[Limb landmark coordinates]
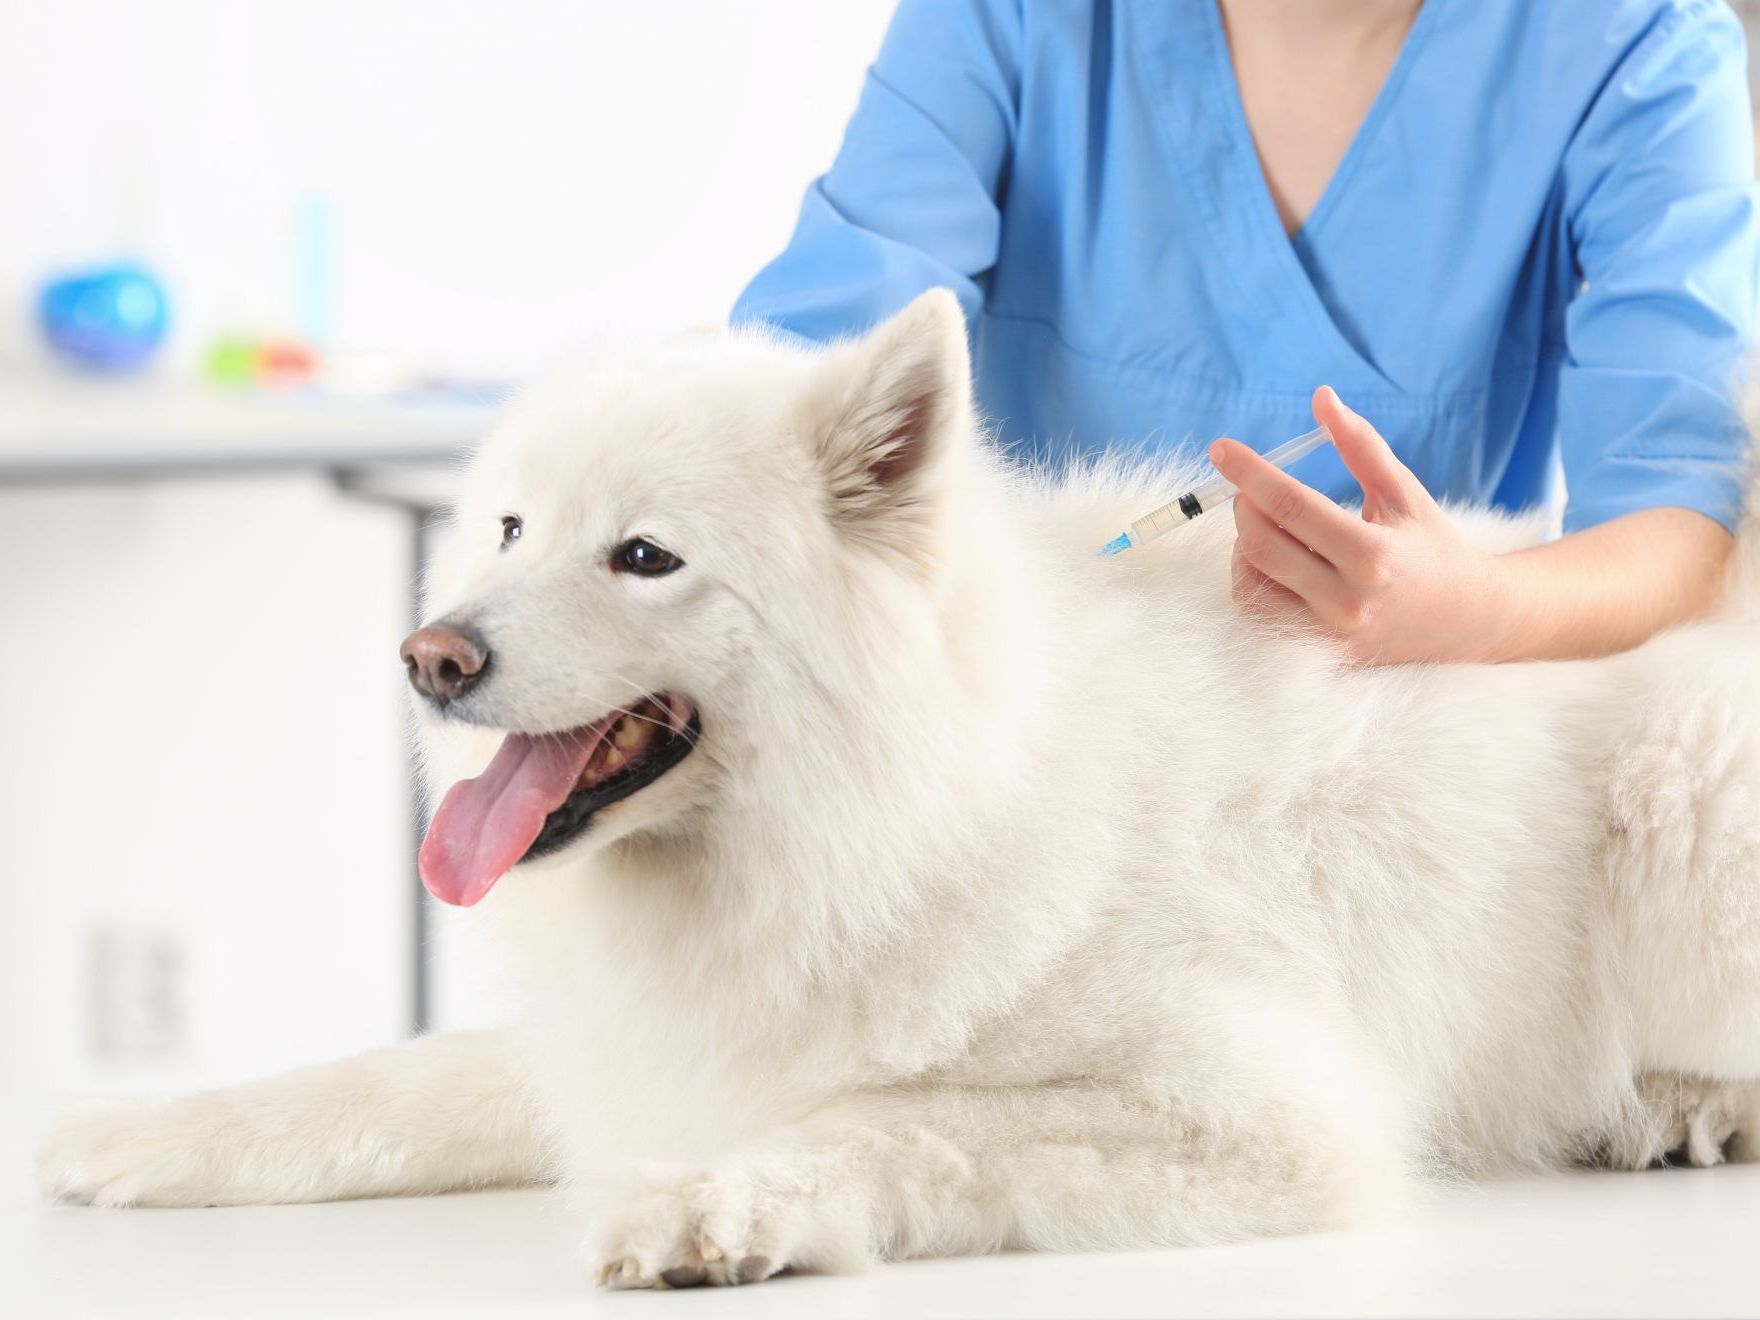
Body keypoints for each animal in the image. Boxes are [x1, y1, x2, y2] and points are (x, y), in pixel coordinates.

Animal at [37, 292, 1760, 1295]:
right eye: (511, 528)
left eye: (645, 557)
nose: (430, 658)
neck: (887, 812)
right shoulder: (641, 1047)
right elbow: (382, 1085)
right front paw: (138, 1132)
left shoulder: (1263, 1113)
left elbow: (898, 1122)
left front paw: (712, 1207)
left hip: (1686, 783)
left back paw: (1681, 1106)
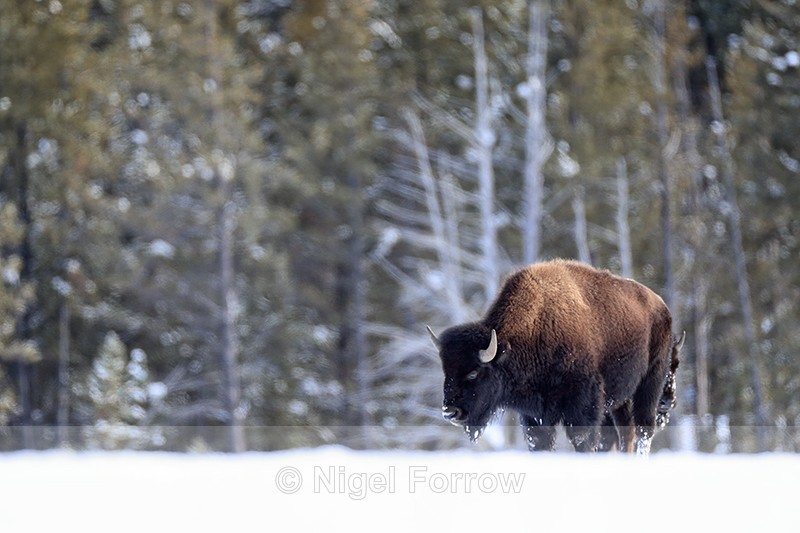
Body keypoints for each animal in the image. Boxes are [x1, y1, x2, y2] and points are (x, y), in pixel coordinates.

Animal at [428, 259, 684, 454]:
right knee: (626, 432)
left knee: (643, 431)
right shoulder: (535, 416)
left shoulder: (582, 405)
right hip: (620, 400)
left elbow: (583, 441)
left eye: (473, 372)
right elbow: (540, 444)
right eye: (446, 371)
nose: (450, 412)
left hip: (648, 387)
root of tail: (662, 306)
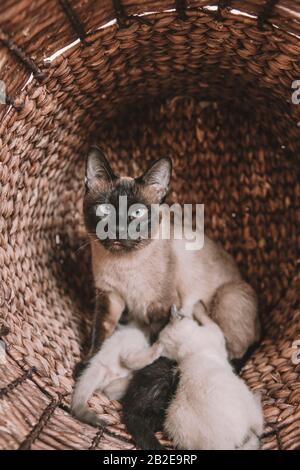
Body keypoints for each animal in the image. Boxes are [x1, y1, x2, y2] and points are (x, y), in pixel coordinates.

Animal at [123, 304, 264, 452]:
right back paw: (258, 395)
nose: (174, 308)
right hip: (246, 399)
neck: (186, 348)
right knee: (258, 429)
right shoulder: (215, 331)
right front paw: (198, 307)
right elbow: (206, 318)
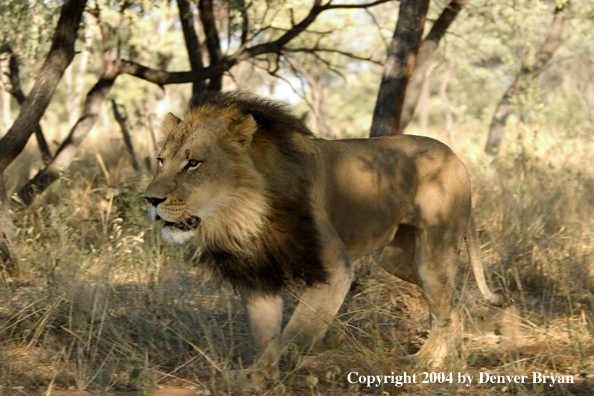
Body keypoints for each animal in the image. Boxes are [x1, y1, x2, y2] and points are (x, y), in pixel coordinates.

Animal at [143, 91, 500, 382]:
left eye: (193, 163)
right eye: (160, 160)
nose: (149, 199)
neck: (243, 214)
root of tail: (456, 156)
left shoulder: (336, 269)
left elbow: (295, 333)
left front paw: (312, 351)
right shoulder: (258, 275)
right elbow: (266, 334)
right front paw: (257, 376)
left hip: (433, 254)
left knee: (445, 307)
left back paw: (425, 361)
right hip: (395, 258)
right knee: (447, 308)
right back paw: (439, 356)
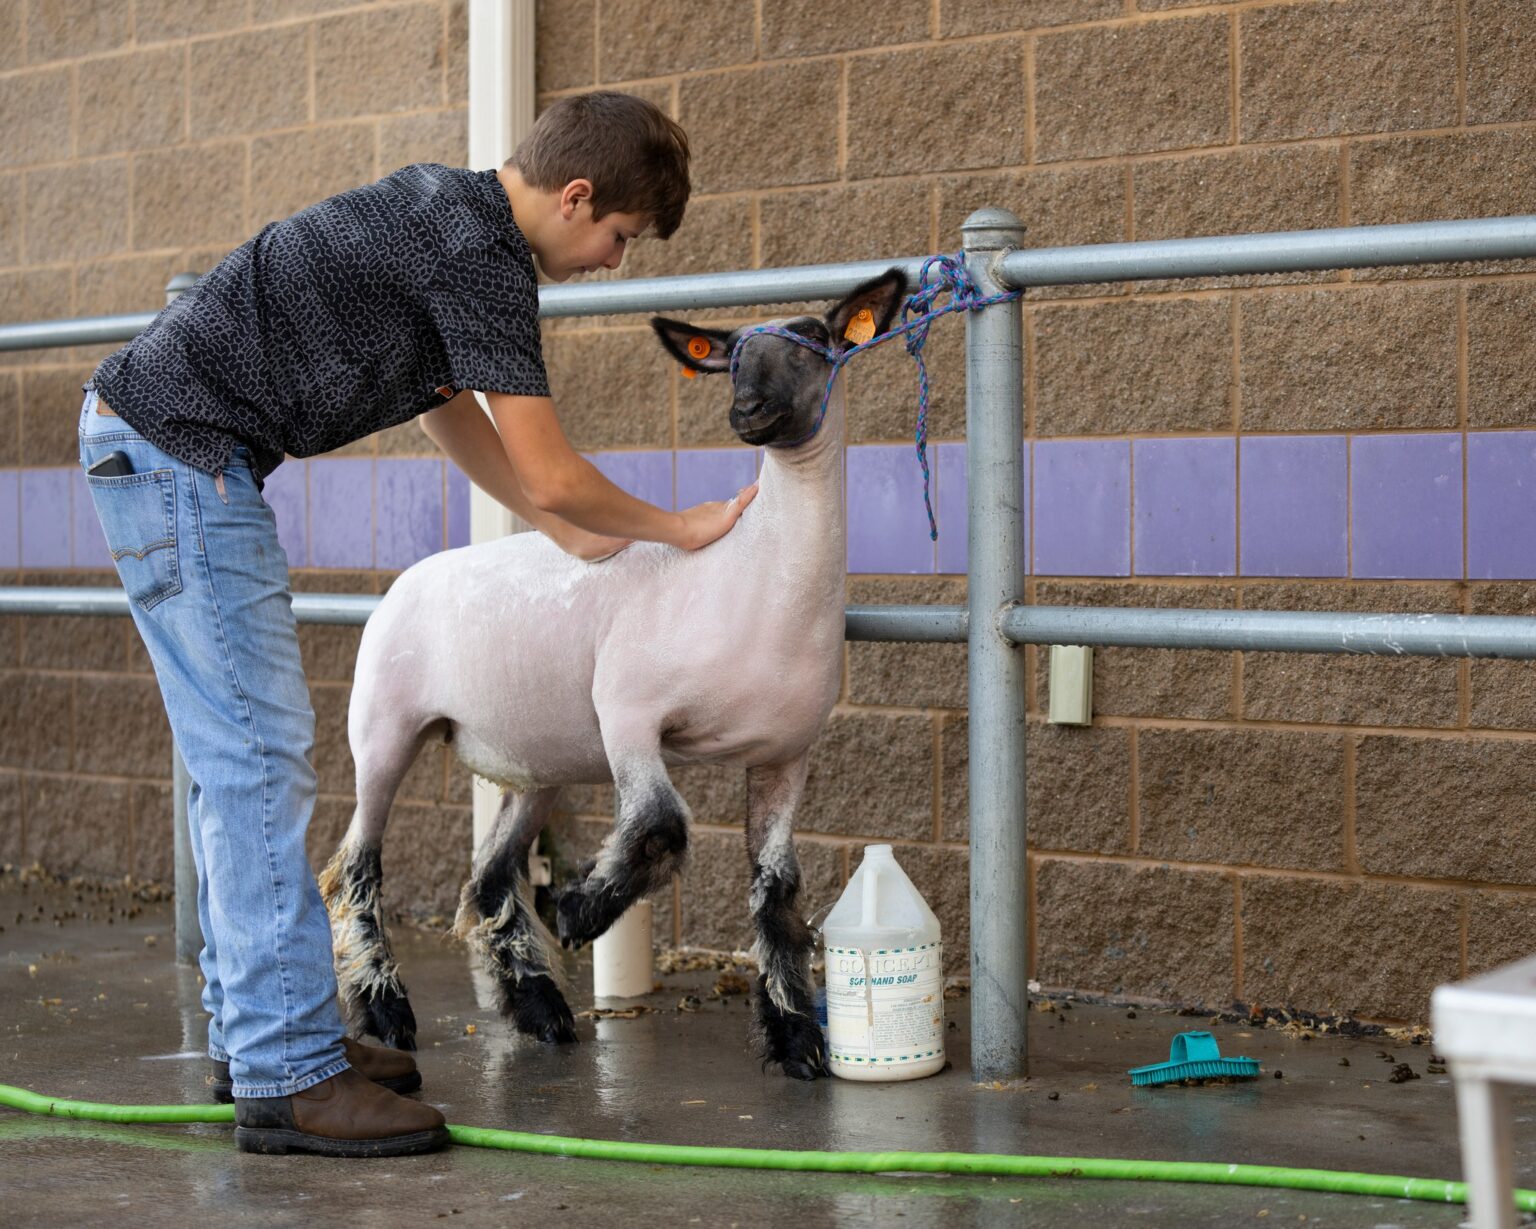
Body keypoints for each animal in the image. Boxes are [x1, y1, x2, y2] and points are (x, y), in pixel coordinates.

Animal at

WHAT YOU ARE ASKED TO DO →
The records must be restated word for word, apart from any images.

ANSWER TO THE PROBLEM →
Body keypoints for each animal in the image. Boxes are [x1, y1, x2, y2] and points are (x, y), in pixel coordinates.

Animal at [37, 292, 1760, 1295]:
right eye: (511, 528)
left eye: (645, 557)
nose: (430, 658)
neck: (887, 812)
right shoulder: (641, 1047)
right elbow: (382, 1085)
right front paw: (138, 1132)
left shoulder: (1263, 1113)
left elbow: (898, 1122)
left front paw: (712, 1207)
left hip: (1686, 783)
left back paw: (1681, 1106)
Body keypoints for each animal in the image. Boxes are [x1, y1, x2, y2] and points are (x, y), in pixel coordinates.

Animal at [428, 259, 684, 454]:
right knee: (626, 432)
left knee: (643, 431)
right shoulder: (535, 416)
left shoulder: (582, 405)
right hip: (620, 400)
left elbow: (583, 441)
left eye: (473, 372)
right elbow: (540, 444)
right eye: (446, 371)
nose: (450, 412)
left hip: (648, 387)
root of tail: (662, 306)
Body keypoints for each animal in the image. Boxes are [x1, y1, x2, y2] and points are (x, y), in pixel coordinates.

Animal at [123, 304, 264, 452]:
right back paw: (258, 395)
nose: (174, 308)
right hip: (246, 399)
neck: (186, 348)
right knee: (258, 429)
right shoulder: (215, 331)
right front paw: (198, 307)
right elbow: (206, 318)
Body keypoints for each animal in the image. Boxes are [x1, y1, x2, y2] and points are (x, y), in pixel coordinates.

Animal at [143, 91, 500, 382]:
left eye: (193, 163)
right eye: (160, 160)
nose: (149, 199)
neck: (243, 214)
root of tail: (456, 156)
left shoulder: (336, 269)
left elbow: (295, 333)
left front paw: (312, 351)
right shoulder: (258, 275)
right elbow: (266, 334)
right front paw: (257, 376)
left hip: (433, 254)
left knee: (445, 307)
left back paw: (425, 361)
right hip: (395, 258)
right knee: (447, 308)
right back paw: (439, 356)
Body keypoints for each animal in the image. Boxes are [x1, y1, x2, y2] and points are (x, y), in pixel coordinates.

Animal at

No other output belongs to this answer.